(Requirement 1) Copy the forum thread about music servers word for word.

(Given passage)
####

Actually, your use or impression of Tivo's utility has ABSOLUTELY nothing to do with me. If you prefer to play CDs, then so be it. I find using a music server to be the only viable solution in my house. I have 9,000 songs on the server. I have ethernet in every room of the house. I control and listen to the server either by a Tivo or a computer. I don't want a computer in my living room or my bedroom. I don't want to cart CDs around the house. I don't expect YOU to live your life the way I live my own and I don't give a rat's ass about your opinion of a DVR as music appliance. (I would if thats what this thread is about. But as usual, you are just threadcrapping.)

And how the hell do you know if I will enjoy TTG? I KNOW I will because all I want to do with it is burn musical performances to DVD. Thats it. I want to be able to edit them together too.


----------



## Justin Thyme

Unix_Beard said:


> I have 9,000 songs on the server. I have ethernet in every room of the house. ...


Me too. (actually a few more than 9000). It used to be more but I went on a deleting mission one weekend to nuke the lame tracks I had.



Unix_Beard said:


> I don't want a computer in my living room or my bedroom. I don't want to cart CDs around the house. I don't expect YOU to live your life the way I live my own ...


Right. I have had an iPod with a 40GB drive for must be two years now and I prefer it on the altec lansing thing. It is more convenient than turning on the TV and looking for stuff in folders. I have a cradle in the bedroom too and just carry it with me. I don't have to have a TV set everywhere I may be working in the house. That might change if Homeplug AV or similar powerline network scheme would be supported by Tivo and CE vendors so I could play or view anything anywhere that had a power plug.

####

(Stored records)
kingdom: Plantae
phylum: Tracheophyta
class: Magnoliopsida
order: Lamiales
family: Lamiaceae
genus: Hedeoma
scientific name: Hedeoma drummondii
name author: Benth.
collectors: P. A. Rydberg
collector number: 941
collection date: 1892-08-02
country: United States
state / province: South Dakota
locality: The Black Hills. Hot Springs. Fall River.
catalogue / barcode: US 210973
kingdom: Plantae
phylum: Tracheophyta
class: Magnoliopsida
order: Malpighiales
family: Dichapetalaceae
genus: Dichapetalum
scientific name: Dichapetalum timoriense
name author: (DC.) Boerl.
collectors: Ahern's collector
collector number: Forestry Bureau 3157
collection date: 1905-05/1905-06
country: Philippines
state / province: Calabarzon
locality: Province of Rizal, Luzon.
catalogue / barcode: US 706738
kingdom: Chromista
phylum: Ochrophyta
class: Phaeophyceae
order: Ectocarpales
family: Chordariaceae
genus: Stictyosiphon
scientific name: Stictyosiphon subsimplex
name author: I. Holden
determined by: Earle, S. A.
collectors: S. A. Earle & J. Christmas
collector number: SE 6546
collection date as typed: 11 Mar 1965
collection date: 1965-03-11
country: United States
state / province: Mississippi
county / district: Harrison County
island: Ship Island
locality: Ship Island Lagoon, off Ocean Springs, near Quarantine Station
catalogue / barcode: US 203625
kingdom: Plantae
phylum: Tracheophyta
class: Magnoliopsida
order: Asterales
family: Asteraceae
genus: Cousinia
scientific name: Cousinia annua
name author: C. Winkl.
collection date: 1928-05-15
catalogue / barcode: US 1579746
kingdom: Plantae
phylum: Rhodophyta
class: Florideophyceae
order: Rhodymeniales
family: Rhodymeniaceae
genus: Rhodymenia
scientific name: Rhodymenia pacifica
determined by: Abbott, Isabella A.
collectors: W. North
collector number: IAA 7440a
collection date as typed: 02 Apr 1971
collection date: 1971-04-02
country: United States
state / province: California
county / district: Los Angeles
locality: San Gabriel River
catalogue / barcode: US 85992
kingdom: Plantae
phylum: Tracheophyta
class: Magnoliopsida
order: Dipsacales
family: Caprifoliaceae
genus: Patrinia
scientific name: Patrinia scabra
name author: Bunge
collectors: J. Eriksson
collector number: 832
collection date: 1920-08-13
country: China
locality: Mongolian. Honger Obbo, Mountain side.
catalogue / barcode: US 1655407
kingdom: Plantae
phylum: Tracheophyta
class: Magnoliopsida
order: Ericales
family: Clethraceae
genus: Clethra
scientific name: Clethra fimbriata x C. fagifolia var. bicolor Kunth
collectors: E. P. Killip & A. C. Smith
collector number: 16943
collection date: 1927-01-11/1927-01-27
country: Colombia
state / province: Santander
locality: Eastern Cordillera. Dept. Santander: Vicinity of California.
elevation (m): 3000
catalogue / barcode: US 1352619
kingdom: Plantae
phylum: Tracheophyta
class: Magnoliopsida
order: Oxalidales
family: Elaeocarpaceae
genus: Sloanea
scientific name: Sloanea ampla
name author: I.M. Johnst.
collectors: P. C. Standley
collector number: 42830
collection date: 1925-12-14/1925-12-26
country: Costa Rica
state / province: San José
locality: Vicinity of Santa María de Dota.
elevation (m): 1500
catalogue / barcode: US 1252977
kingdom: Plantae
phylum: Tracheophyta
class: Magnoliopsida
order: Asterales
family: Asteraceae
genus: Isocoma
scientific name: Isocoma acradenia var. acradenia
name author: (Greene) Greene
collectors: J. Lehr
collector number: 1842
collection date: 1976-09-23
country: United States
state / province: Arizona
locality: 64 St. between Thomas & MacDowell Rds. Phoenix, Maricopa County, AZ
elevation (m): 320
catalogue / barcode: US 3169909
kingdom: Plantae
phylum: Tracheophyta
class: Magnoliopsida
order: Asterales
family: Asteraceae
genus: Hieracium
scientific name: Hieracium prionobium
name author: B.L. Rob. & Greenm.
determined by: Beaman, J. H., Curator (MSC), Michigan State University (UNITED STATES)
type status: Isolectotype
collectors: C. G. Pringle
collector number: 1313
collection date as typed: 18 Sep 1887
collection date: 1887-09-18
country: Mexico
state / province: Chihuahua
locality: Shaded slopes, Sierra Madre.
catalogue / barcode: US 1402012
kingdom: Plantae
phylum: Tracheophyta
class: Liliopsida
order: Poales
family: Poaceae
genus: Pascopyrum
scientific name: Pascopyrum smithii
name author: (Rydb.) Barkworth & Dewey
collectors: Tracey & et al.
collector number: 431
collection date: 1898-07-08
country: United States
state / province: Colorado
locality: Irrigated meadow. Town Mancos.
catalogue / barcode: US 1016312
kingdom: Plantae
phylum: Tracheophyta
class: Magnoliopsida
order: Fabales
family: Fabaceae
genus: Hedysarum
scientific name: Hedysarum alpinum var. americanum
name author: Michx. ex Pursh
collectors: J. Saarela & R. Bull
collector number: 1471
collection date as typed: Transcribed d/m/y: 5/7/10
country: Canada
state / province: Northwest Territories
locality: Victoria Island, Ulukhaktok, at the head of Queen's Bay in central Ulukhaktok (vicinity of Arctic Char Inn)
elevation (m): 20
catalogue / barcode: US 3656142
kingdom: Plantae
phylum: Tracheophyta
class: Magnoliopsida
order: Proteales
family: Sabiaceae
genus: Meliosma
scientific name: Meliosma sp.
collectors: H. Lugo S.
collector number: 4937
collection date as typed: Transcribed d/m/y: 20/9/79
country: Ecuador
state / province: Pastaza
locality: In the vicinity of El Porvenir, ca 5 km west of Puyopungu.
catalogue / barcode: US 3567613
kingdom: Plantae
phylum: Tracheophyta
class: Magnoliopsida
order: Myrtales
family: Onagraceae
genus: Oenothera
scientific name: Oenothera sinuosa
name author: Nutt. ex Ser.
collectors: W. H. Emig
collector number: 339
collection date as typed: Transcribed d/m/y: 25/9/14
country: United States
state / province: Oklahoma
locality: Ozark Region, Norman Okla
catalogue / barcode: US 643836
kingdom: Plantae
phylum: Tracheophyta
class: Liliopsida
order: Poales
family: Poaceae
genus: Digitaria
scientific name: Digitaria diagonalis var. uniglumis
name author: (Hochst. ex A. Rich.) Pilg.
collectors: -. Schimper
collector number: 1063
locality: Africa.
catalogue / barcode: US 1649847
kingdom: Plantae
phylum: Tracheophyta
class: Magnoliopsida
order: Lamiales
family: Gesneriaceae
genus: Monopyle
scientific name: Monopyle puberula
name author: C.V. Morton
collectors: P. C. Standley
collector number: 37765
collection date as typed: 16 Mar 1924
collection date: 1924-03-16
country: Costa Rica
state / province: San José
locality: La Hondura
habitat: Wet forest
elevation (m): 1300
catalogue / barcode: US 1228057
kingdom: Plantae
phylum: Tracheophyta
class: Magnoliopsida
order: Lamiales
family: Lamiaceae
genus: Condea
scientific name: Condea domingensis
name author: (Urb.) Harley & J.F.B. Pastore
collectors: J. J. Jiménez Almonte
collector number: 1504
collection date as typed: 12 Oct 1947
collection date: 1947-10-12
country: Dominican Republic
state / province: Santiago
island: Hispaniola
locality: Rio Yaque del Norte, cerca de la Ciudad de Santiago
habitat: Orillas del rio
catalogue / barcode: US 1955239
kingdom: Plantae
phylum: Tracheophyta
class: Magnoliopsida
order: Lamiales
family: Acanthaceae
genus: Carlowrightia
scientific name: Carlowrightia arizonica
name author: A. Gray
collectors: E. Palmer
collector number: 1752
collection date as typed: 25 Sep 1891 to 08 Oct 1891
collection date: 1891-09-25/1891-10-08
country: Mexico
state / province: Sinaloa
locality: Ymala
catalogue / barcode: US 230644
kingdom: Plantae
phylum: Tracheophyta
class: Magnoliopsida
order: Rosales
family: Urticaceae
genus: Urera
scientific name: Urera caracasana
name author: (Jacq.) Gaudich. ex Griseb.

####

(Requirement 2) Arrange the part of the listing that opens with the line containing "locality: Victoria Island, Ulukhaktok, at" and closes with the line containing "collection date as typed: Transcribed d/m/y: 25/9/14" as a Markdown table with the columns Row and Entry. Number each line and leave out blank lines.

(Written response 1)
Actually, your use or impression of Tivo's utility has ABSOLUTELY nothing to do with me. If you prefer to play CDs, then so be it. I find using a music server to be the only viable solution in my house. I have 9,000 songs on the server. I have ethernet in every room of the house. I control and listen to the server either by a Tivo or a computer. I don't want a computer in my living room or my bedroom. I don't want to cart CDs around the house. I don't expect YOU to live your life the way I live my own and I don't give a rat's ass about your opinion of a DVR as music appliance. (I would if thats what this thread is about. But as usual, you are just threadcrapping.)

And how the hell do you know if I will enjoy TTG? I KNOW I will because all I want to do with it is burn musical performances to DVD. Thats it. I want to be able to edit them together too.


----------



## Justin Thyme

Unix_Beard said:


> I have 9,000 songs on the server. I have ethernet in every room of the house. ...


Me too. (actually a few more than 9000). It used to be more but I went on a deleting mission one weekend to nuke the lame tracks I had.



Unix_Beard said:


> I don't want a computer in my living room or my bedroom. I don't want to cart CDs around the house. I don't expect YOU to live your life the way I live my own ...


Right. I have had an iPod with a 40GB drive for must be two years now and I prefer it on the altec lansing thing. It is more convenient than turning on the TV and looking for stuff in folders. I have a cradle in the bedroom too and just carry it with me. I don't have to have a TV set everywhere I may be working in the house. That might change if Homeplug AV or similar powerline network scheme would be supported by Tivo and CE vendors so I could play or view anything anywhere that had a power plug.

(Written response 2)
| Row | Entry |
|---|---|
| 1 | locality: Victoria Island, Ulukhaktok, at the head of Queen's Bay in central Ulukhaktok (vicinity of Arctic Char Inn) |
| 2 | elevation (m): 20 |
| 3 | catalogue / barcode: US 3656142 |
| 4 | kingdom: Plantae |
| 5 | phylum: Tracheophyta |
| 6 | class: Magnoliopsida |
| 7 | order: Proteales |
| 8 | family: Sabiaceae |
| 9 | genus: Meliosma |
| 10 | scientific name: Meliosma sp. |
| 11 | collectors: H. Lugo S. |
| 12 | collector number: 4937 |
| 13 | collection date as typed: Transcribed d/m/y: 20/9/79 |
| 14 | country: Ecuador |
| 15 | state / province: Pastaza |
| 16 | locality: In the vicinity of El Porvenir, ca 5 km west of Puyopungu. |
| 17 | catalogue / barcode: US 3567613 |
| 18 | kingdom: Plantae |
| 19 | phylum: Tracheophyta |
| 20 | class: Magnoliopsida |
| 21 | order: Myrtales |
| 22 | family: Onagraceae |
| 23 | genus: Oenothera |
| 24 | scientific name: Oenothera sinuosa |
| 25 | name author: Nutt. ex Ser. |
| 26 | collectors: W. H. Emig |
| 27 | collector number: 339 |
| 28 | collection date as typed: Transcribed d/m/y: 25/9/14 |